Two houses were blown up today: one was the home of Khalid Al-Alwani, a member of the Iraqi parliament; the second was the home of Hameed Hashem, a member of the Anbar Governorate Council in Fallujah.
Elsewhere, mortar rounds have struck a number of polling centers in Anbar, the most significant being the polling station in central Ramadi. Two explosive devices were detonated in Al-Kubaisa township in western Anbar, and a number of mortar rounds were targeted at a number of polling stations in Hit, also in western Anbar.
Voter participation has been moderate throughout Anbar. Among the many irregularities was the absence of polling centers in areas that had been designated as additional polling venues to replace the ones within the cities.
Voter turnout in Hit was very low (about 5%). The turnout in the rural areas around Ramadi was relatively high, with the exception of the city's southern and southwestern sectors where the turnout was low.
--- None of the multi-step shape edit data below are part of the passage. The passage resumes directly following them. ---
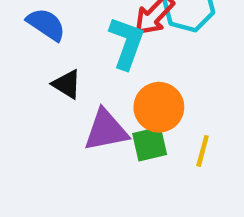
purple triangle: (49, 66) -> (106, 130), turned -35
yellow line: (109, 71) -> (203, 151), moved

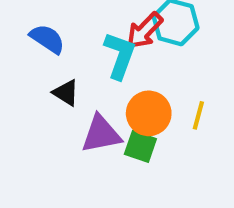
green square: (150, 144) -> (140, 146), turned 32
yellow line: (203, 151) -> (198, 115), moved

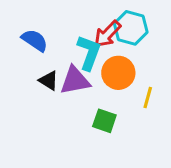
orange circle: (149, 113) -> (118, 73), moved
purple triangle: (101, 134) -> (75, 81), moved

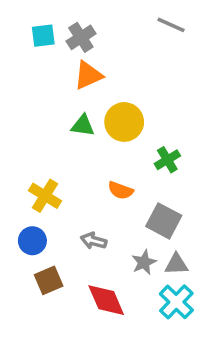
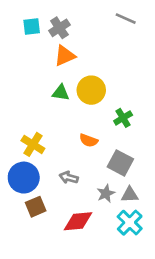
blue circle: (32, 241) -> (24, 178), size x1.5
red diamond: (106, 300) -> (78, 221), turned -72

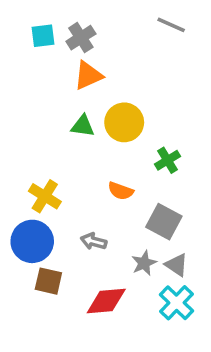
gray triangle: (130, 195) -> (177, 265), turned 36
brown square: (36, 207) -> (48, 281), turned 36

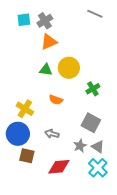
orange semicircle: (121, 191) -> (56, 100), moved

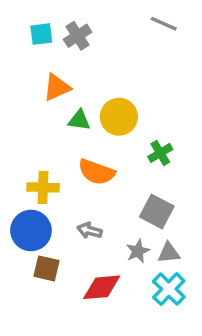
orange triangle: (49, 42) -> (57, 87), moved
orange semicircle: (56, 100) -> (96, 172), size x1.5
yellow cross: (25, 109) -> (43, 187), turned -30
gray triangle: (98, 147) -> (169, 253), turned -40

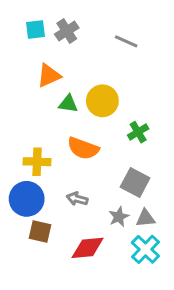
gray line: (164, 24) -> (126, 41), moved

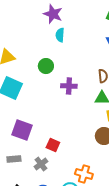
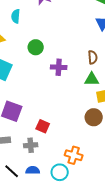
cyan semicircle: (60, 35) -> (16, 16), moved
gray cross: (41, 164) -> (31, 145), turned 32

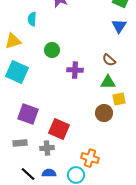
brown semicircle: (93, 57) -> (109, 60), turned 136
brown circle: (94, 117) -> (104, 113), moved
red square: (43, 126) -> (59, 129), size x1.5

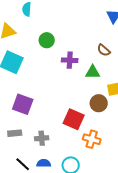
green triangle: (108, 82) -> (93, 72), moved
red square: (59, 129) -> (74, 119), moved
orange cross: (90, 158) -> (92, 139), moved

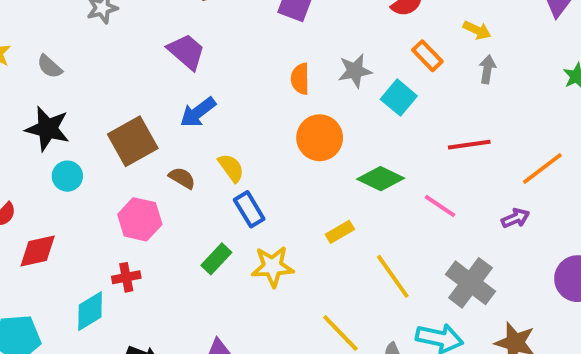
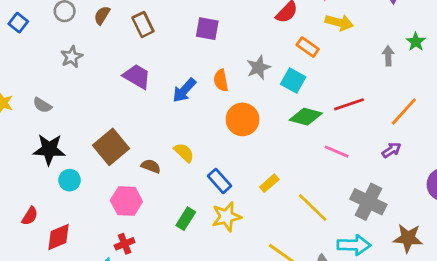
yellow arrow: (477, 30) -> (339, 22), size x1.4
gray arrow: (487, 69) -> (388, 56), moved
blue arrow: (198, 112) -> (184, 90), moved
green diamond: (381, 179) -> (306, 117), moved
blue rectangle: (249, 209) -> (220, 181), moved

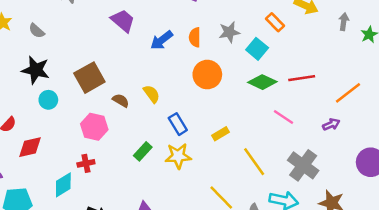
gray arrow: (388, 56) -> (344, 22), moved

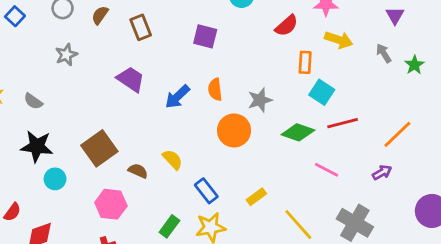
orange rectangle: (275, 22) -> (305, 62), turned 54
gray arrow: (344, 22) -> (384, 53), turned -35
gray star: (229, 32) -> (260, 100), moved
cyan square: (257, 49) -> (322, 92), moved

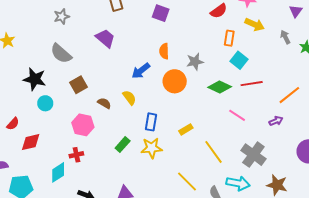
blue arrow: (177, 97) -> (141, 71), moved
gray semicircle: (33, 101) -> (61, 54), moved, size x1.6
brown square: (99, 148) -> (79, 85), size x0.7
blue rectangle: (206, 191) -> (151, 122), turned 42

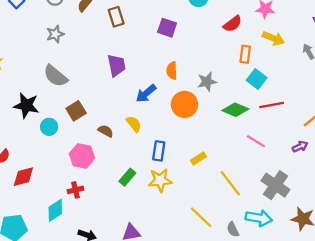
purple trapezoid: (105, 38) -> (116, 65), moved, turned 40
cyan circle: (45, 103) -> (49, 127), moved

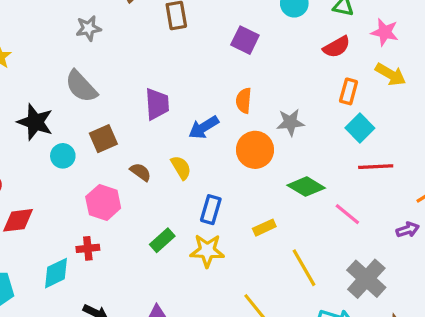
purple trapezoid: (116, 65) -> (157, 104), moved
green diamond: (235, 110) -> (306, 187), moved

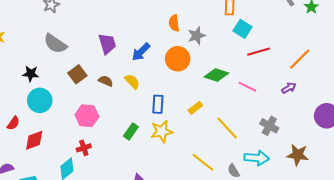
orange semicircle: (244, 101) -> (174, 23), moved
black star: (35, 122) -> (31, 74), size x0.7
cyan circle: (63, 156) -> (40, 100), moved, size x1.5
brown semicircle: (141, 172) -> (106, 81), moved
gray cross: (366, 279) -> (269, 126), size x0.7

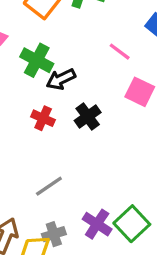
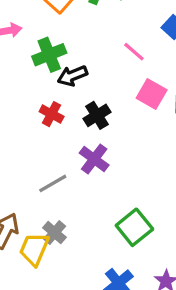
green cross: (37, 60) -> (49, 55), turned 36
purple cross: (97, 224) -> (94, 159), moved
gray cross: (54, 234) -> (54, 233), turned -35

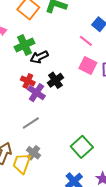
pink line: (134, 52) -> (86, 41), moved
purple cross: (94, 159) -> (36, 93), moved

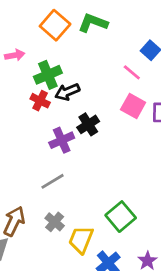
red cross: (28, 81) -> (40, 101), moved
purple cross: (36, 93) -> (62, 140), turned 30
yellow trapezoid: (22, 163) -> (81, 240), moved

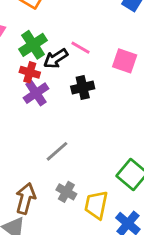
pink line: (132, 72) -> (80, 48), moved
black cross: (88, 124) -> (83, 87), turned 30
purple cross: (62, 140) -> (36, 93), moved

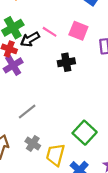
pink square: (125, 61) -> (78, 31), moved
black cross: (83, 87) -> (66, 62), moved

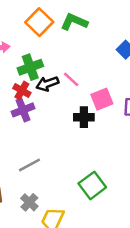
pink square: (78, 31) -> (102, 99), moved, turned 36
green square: (85, 133) -> (92, 185), moved

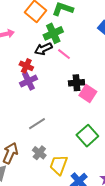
green cross: (30, 67) -> (53, 33), moved
black arrow: (47, 84) -> (43, 49), moved
pink square: (102, 99) -> (88, 93), moved, turned -30

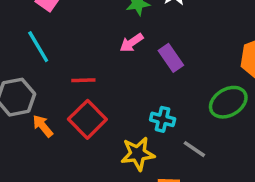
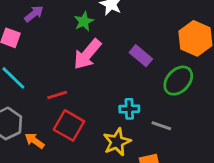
pink arrow: (131, 43) -> (87, 54), size x1.6
purple rectangle: (171, 58) -> (141, 56), moved

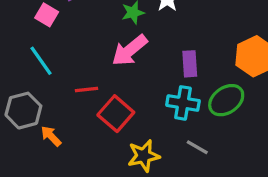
purple rectangle: (141, 56) -> (190, 64), turned 35
cyan cross: (129, 109) -> (183, 103), moved, size x1.4
red square: (69, 125) -> (116, 114), moved

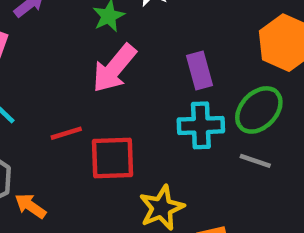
red square: (116, 114) -> (113, 158), turned -32
gray line: (197, 147) -> (255, 161), moved

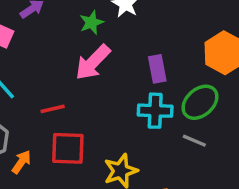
red square: (113, 158) -> (68, 148), moved
orange arrow: (30, 206) -> (21, 162), turned 85

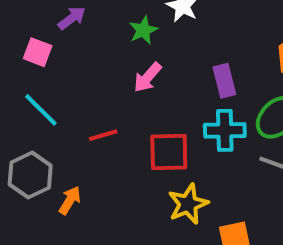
pink arrow: (93, 62) -> (148, 77), size x0.7
red square: (68, 148) -> (169, 152), moved

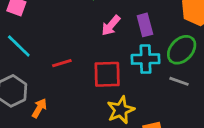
pink arrow: (148, 77) -> (111, 25), moved

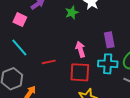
pink arrow: (111, 25) -> (80, 49), moved, turned 119

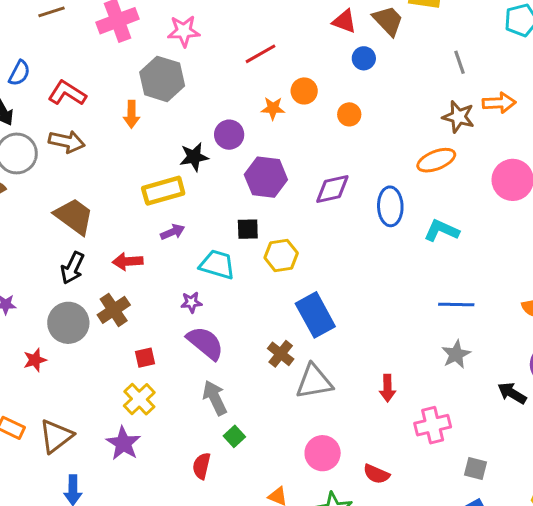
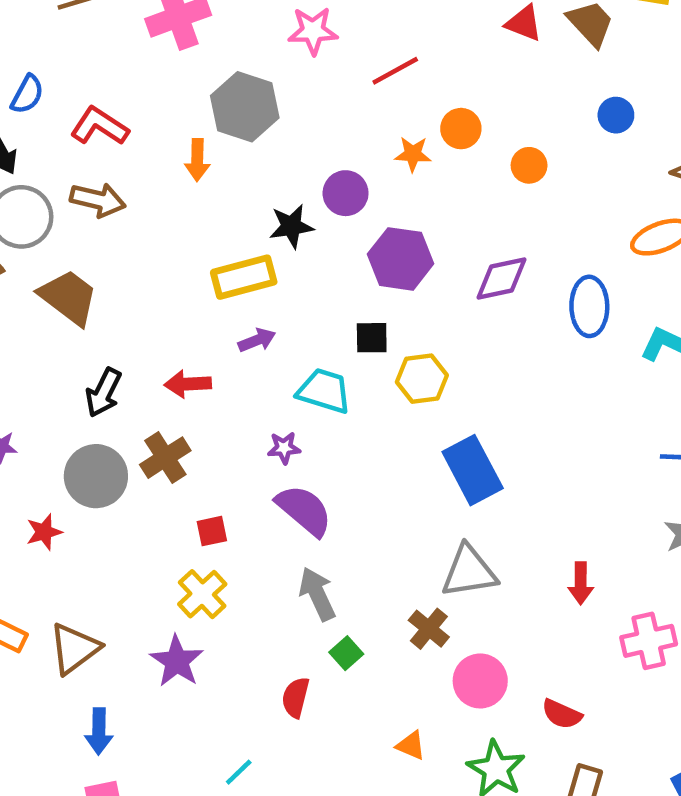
pink star: (184, 31) -> (313, 31), moved
blue circle: (364, 58) -> (616, 115), moved
brown trapezoid: (74, 216) -> (69, 297), moved
brown cross: (281, 354) -> (429, 629), moved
The highest turnouts in Anbar were reported in Ana and Al-Qa'im townships. Objections are still being raised by representatives of the competing blocs, most prominent of which were those involving the intervention by the army that blatantly called on voters to cast their ballot in favor of particular entities.
Voting is still underway, but there is some voter disapproval of the curfews that have prevented them from getting to the polling centers that are within the cities while they are now living outside them, requiring voters to travel long distances that they cannot cover on foot. The army has not undertaken to transport them and there are still a number of western regions whose residents are facing difficulties in reaching their designated polling centers, especially those in Ramadi.
Among other problems, a technical breakdown of the electronic polling equipment, and the late arrival of some centers' personnel, in addition to the absence of female supervisors which delayed women from casting their ballots, especially in the governorate's western regions.
There has been no balloting in Al-Garma, Fallujah, and Al-Saqlawiya in
Anbar, because of the ongoing security operations.
Military operations are still ongoing in many of the districts of these population centers.